======== GIVEN DATA ========
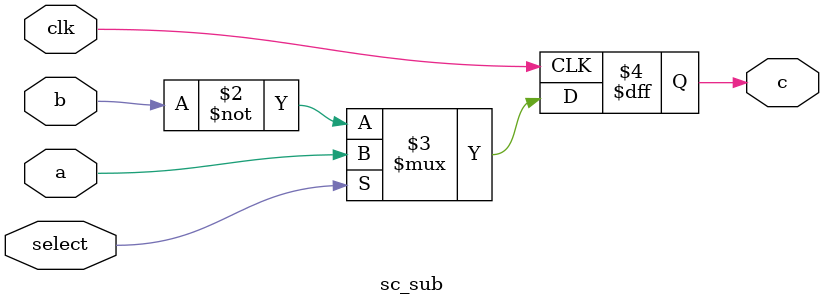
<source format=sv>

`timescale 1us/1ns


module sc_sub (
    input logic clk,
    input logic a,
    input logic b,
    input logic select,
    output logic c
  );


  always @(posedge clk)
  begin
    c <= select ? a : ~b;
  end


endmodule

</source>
========
WHAT YOU WILL DO >> Wherever the word "logic" occurs in the data, copy that whole line.

TASK RESPONSE >>
    input logic clk,
    input logic a,
    input logic b,
    input logic select,
    output logic c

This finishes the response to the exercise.